FBR faces Rs118 bn shortfall in tax collection till Dec 2019
The FBR’s annual target was envisaged at Rs5,503 billion that was revised downward to Rs5,238 billion.
ISLAMABAD: Despite making downward revision in annual tax collection target, the FBR has faced revenue shortfall of Rs118 billion in achieving the revised target of Rs2,198 billion for the first half (July-Dec) period of the current fiscal year.
The FBR’s annual target was envisaged at Rs5,503 billion that was revised downward to Rs5,238 billion. So the annual target was slashed down by Rs265 billion with the permission of IMF. It also resulted in slashing down the FBR target forthe first half (July-Dec) period of the current fiscal year to Rs2,198 billion. The FBR has collected Rs2,080 billion against the envisaged target of Rs2,198 billion, witnessing a shortfall of Rs118 billion.
The FBR has once again extended the date of filing of tax returns up to January 31, 2020. The FBR has so far received around 2,150,000 tax returns in the current fiscal while it received returns of 1,560,000 in the last financial year. In totality, the FBR had received around 2.7 million returns last year, so the date of filing has been extended to cross this target till January 31, 2020.
However, FBR Chairman Shabbar Zaidi in his tweet on Tuesday night stated “Alhumdulillah FBR has collected Rs2,080 billion by this time for the half year ended December 31, 2019. This is higher by 16 percent over the last year for the same period”.
The FBR did not explain that under the IMF arrangement, the desired revised tax collection target for the first half stood at Rs2,198 billion but the FBR managed to collect Rs2,080 billion, witnessing a shortfall of Rs118 billion.
The FBR so far collected Rs2,080 billion in the July-Dec period of 2019-20 against collection of Rs1,779 billion in the same period of the last financial year. It indicates that the FBR had collected Rs301 billion more in the first six months of the current fiscal year. In December 2019, the FBR was assigned to collect Rs581 billion but the Board fetched Rs463 billion so the shortfall stood at Rs118 billion.
The FBR had collected Rs1,617 billion in first five months (July-Nov) period of the current fiscal year against initially envisaged target of Rs1,828.4 billion in accordance with the annual target of Rs5,503 billion. When the annual target was slashed the end December target was also revised downward so the FBR was assigned to touch collection figure of Rs2,198 billion till December 31, 2019. Now the FBR will have to collect Rs3,158 billion in the second half (Jan-June) period of FY2020 in order to materialise the desired revised target of Rs5,238 billion till June 30, 2020.

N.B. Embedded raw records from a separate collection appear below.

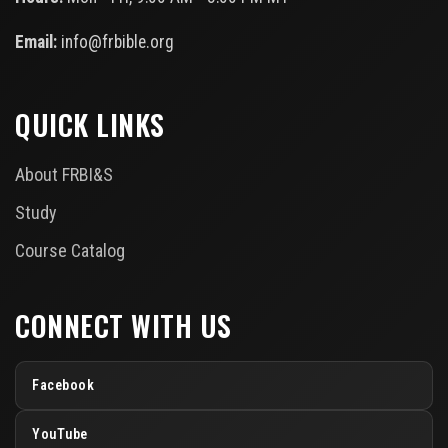
Email:
info@frbible.org
QUICK LINKS
About FRBI&S
Study
Course Catalog
CONNECT WITH US
Facebook
YouTube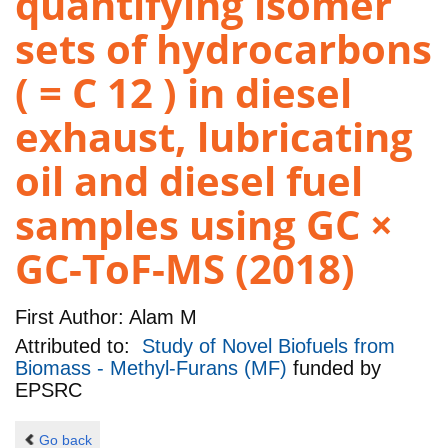
quantifying isomer
sets of hydrocarbons
( = C 12 ) in diesel
exhaust, lubricating
oil and diesel fuel
samples using GC ×
GC-ToF-MS (2018)
First Author:
Alam M
Attributed to:
Study of Novel Biofuels from
Biomass - Methyl-Furans (MF)
funded by
EPSRC
Go back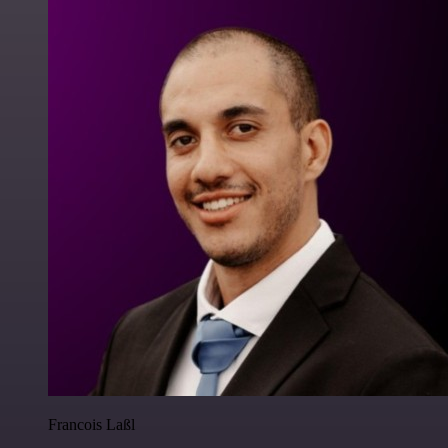
Francois Laßl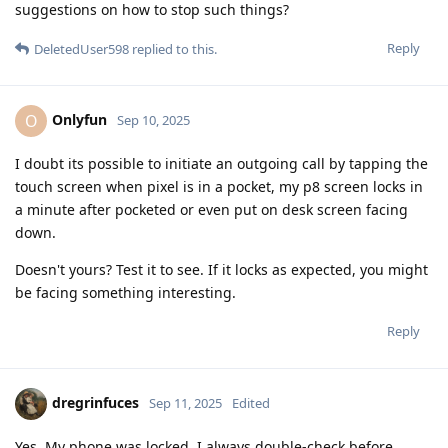
suggestions on how to stop such things?
Reply
DeletedUser598
replied to this.
Onlyfun
O
Sep 10, 2025
I doubt its possible to initiate an outgoing call by tapping the
touch screen when pixel is in a pocket, my p8 screen locks in
a minute after pocketed or even put on desk screen facing
down.
Doesn't yours? Test it to see. If it locks as expected, you might
be facing something interesting.
Reply
dregrinfuces
Sep 11, 2025
Edited
Yes. My phone was locked. I always double-check before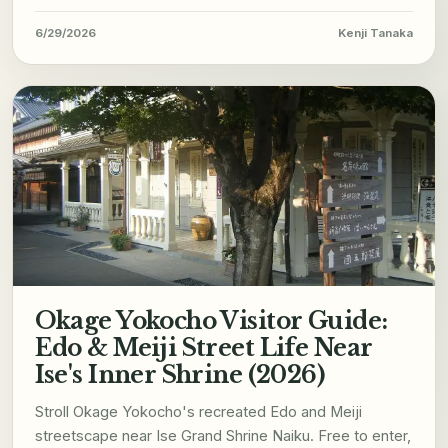
6/29/2026
Kenji Tanaka
Okage Yokocho Visitor Guide:
Edo & Meiji Street Life Near
Ise's Inner Shrine (2026)
Stroll Okage Yokocho's recreated Edo and Meiji
streetscape near Ise Grand Shrine Naiku. Free to enter,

At the existing pace, the FBR could go up to Rs4.5 trillion or Rs4.6 trillion maximum, so the FBR will have to adopt innovative approach to materialise its revised target. In the first quarter of the current fiscal year, the non-tax revenue target has helped the FBR to get smooth sailing but the poor performance of FBR will continue haunting the overall fiscal performance under the IMF arrangement on quarterly basis.
On the other hand, the FBR launched its campaign to seal those premises of tier-1 retailers, restaurants in federal capital that were not willing to install Point of Sale at their premises. The FBR team raided a posh area of Islamabad at Kohsar market and directed renowned restaurants to install POS or their premises would be sealed. This operation continued for hours during which three renowned places were sealed while those were facilitated where they showed willingness to install software Point of Sale for connecting their sale receipt with the system attached with the FBR electronically.